For a lot of consumers, it feels good to be able to do something to at least feel like they can support workers’ movements, whether it means tweeting out a hashtag or boycotting or whatever. But is that really helpful? Like, does me deciding not to buy Doritos for a week make a difference?

It’s good for people to have awareness. Boycotts and social media are tools that do help to raise public awareness. But what needs to happen is policy reform, both changing labor law and improving the functioning of the Department of Labor after four years of being gutted. That is what we actually need to turn the tide against these exploitative forces.

In order to make those policy changes, we do need more public support so people are voting for more pro-labor politicians and are putting pressure on politicians to pass legislation that helps workers. That is what we ultimately need. It’s not going to be one-off boycotts based on whatever worker collective action got more attention in the media, but a step in doing that is raising public awareness.

Can you dig in a little more on what some larger-scale fixes would be here? I think it’s easy to think you did a tweet about the Frito-Lay workers or whatever and feel like you helped.

We feel good when we do these individual actions. But it gives you an excuse to think it is just about Frito-Lay. It’s not. It’s broad trends in economic inequality and outsized corporate power. What we need are things like broad, structural change.

A first step is the Protect the Right to Organize Act (the PRO Act), which is a bill that has been reintroduced on the Hill multiple times that would make it easier for workers to unionize.

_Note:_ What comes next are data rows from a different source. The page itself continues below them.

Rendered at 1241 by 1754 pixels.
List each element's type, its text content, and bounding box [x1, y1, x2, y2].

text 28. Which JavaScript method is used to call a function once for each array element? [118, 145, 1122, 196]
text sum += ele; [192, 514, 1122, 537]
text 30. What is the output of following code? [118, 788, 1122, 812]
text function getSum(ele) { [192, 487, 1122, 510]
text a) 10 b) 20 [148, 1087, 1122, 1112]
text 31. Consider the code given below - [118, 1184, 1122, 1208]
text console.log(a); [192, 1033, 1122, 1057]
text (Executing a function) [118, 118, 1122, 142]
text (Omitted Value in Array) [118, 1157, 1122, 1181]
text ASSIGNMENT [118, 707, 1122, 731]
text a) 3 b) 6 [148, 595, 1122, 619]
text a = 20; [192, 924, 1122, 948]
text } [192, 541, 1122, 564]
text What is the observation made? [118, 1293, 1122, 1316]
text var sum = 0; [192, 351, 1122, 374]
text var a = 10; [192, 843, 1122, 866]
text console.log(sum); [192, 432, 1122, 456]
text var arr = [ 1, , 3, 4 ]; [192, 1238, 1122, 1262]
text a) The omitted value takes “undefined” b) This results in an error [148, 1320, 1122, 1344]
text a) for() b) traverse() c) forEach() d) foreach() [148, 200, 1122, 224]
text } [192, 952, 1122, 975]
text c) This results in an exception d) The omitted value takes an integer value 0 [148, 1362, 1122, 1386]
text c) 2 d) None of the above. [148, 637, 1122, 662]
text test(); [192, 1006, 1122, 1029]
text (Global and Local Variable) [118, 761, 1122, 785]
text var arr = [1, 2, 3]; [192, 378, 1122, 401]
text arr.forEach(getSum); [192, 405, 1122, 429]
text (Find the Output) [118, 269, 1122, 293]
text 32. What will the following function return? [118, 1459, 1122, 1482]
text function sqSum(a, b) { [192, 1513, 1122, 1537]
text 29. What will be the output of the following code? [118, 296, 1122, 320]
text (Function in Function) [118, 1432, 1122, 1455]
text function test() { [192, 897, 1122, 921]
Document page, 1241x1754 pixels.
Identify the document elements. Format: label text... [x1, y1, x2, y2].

That’s a first step toward diminishing some of the barriers that we’ve seen toward unionization across the board. Employers are very comfortable with breaking the law and violating workers’ labor rights because there’s very little recourse. So why wouldn’t they do illegal things to prevent unionization if they can get away with it? Or if the fines are very minimal?

It is good to unionize in the old model, but there’s been a restructuring in the economy that means that we need to think expansively toward the future. We have very large companies that have power across the nation. We have a fissured workplace, meaning that, for example, maybe the people who clean at the Frito-Lay factory are not actually employed by Frito-Lay but are employed by a third party. And so if you have joint employer standards, it would mean that if you’re the person cleaning and work for a contractor but at Frito-Lay, then Frito-Lay does have some responsibility for workplace safety even though they’re not your direct employer.

The next step from that would be something like sectoral bargaining. There are proposals that would make it easier to organize and bargain across sectors. Even in the absence of actual collective bargaining agreements, there could be things like worker councils that would help establish workplace safety and job quality standards.

We need those first steps of passing the PRO Act and raising the minimum wage, the broad suite of policies that have been reintroduced year after year and have not gained much ground. And then we need to think about how the economy has changed over the past 50 years, and how we need to reform our institutions and our laws to reflect the current structure of the economy.

If the answers are really policies and enforcement, then what should a normal consumer do? How are you supposed to help?

The old adage that there’s no ethical consumption under capitalism is true. We aren’t going to make broad-scale change through individual consumption choices.

The economic hit that Frito-Lay may experience for the next couple of weeks is not going to make them change their whole business model. If their business model is based on exploitation, that is their bottom line. Diminishing their profit margin for a couple of weeks is not going to make them fundamentally restructure.

People can engage in movement building, like the racial justice movement last summer and going to protests and joining picket lines. They can advocate with policymakers by voting for the policymakers who pass pro-labor reform and holding them accountable, putting pressure on them. And we need both. History has shown us that we need movement building alongside policy reform; you can’t have one or the other.